# Ernest Brown



## DWest Superstar (Jun 30, 2005)

Is an NBDL Warrior get him on the Celtics now :rock:


----------



## Premier (Oct 30, 2003)

What's up with you and liking bad players?

Michael Stewart, Ernest Brown, Delonte West...


----------



## CrackerJack (Jul 2, 2005)

Gerald Green said:


> Is an NBDL Warrior get him on the Celtics now :rock:


lol i always sign him on NBA Live when I play I just feel he should be starting C in Boston :biggrin:


----------



## grizzhoops (Apr 16, 2003)

CrackerJack said:


> lol i always sign him on NBA Live when I play I just feel he should be starting C in Boston :biggrin:



Hotty Toddy.
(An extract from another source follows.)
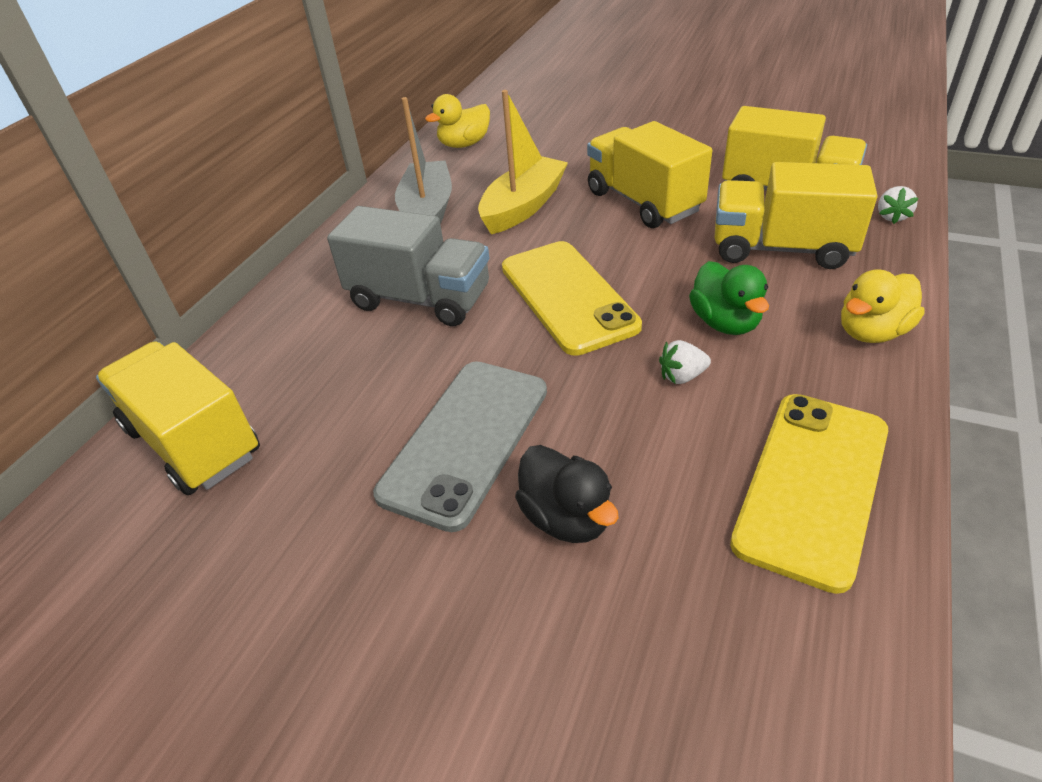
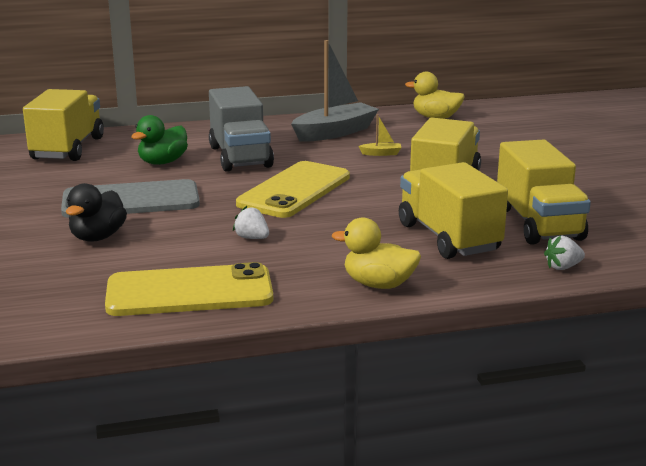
camera: 50 degrees right, 20 degrees down
(523, 207) = (381, 153): yellow boat -> yellow boat, size x0.41
(725, 322) = (326, 238): green duck -> green duck (162, 162)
Whats the story with Ole Miss and Western Austraila?

Im a big Rebel Fan myself.


----------



## HKF (Dec 10, 2002)

Ernest Brown is some kind of underachiever that's for sure. I knew his cousin Ezric in HS.


----------



## CrackerJack (Jul 2, 2005)

grizzhoops said:


> Hotty Toddy. Whats the story with Ole Miss and Western Austraila?
> 
> Im a big Rebel Fan myself.


i dunno can you tell me


----------



## BEEZ (Jun 12, 2002)

Premier said:


> What's up with you and liking bad players?
> 
> Michael Stewart, Ernest Brown, Delonte West...


 Why do you feel Delonte is a bad player?


----------



## nbanoitall (May 21, 2004)

ernest brown ****ed up when he decided against transfering to Iowa State.


----------



## Premier (Oct 30, 2003)

BEEZ said:


> Why do you feel Delonte is a bad player?


Until he proves otherwise (his production on a NBA court), Delonte West hasn't shown Celtics fans that he is an adequate player yet. I hope he can improve this year, but judging from last years production, I must say that West is a bad player.


----------



## DWest Superstar (Jun 30, 2005)

Premier said:


> Until he proves otherwise (his production on a NBA court), Delonte West hasn't shown Celtics fans that he is an adequate player yet. I hope he can improve this year, but judging from last years production, I must say that West is a bad player.


He has proved no less than Marcus Banks. May I add he is only one year out of college


----------



## Premier (Oct 30, 2003)

Have you forgotten this post:



> Banks is better than West is almost every aspect of basketball.
> 
> West is the better shooter, I agree, but the misconception is that Banks is an _awful_ shooter. I would say he's just below average, but West isn't all too terrific either. West is the better shooter by a relatively "average" margin.
> 
> ...


----------



## CrackerJack (Jul 2, 2005)

wasnt this a thread about ernest brown?


----------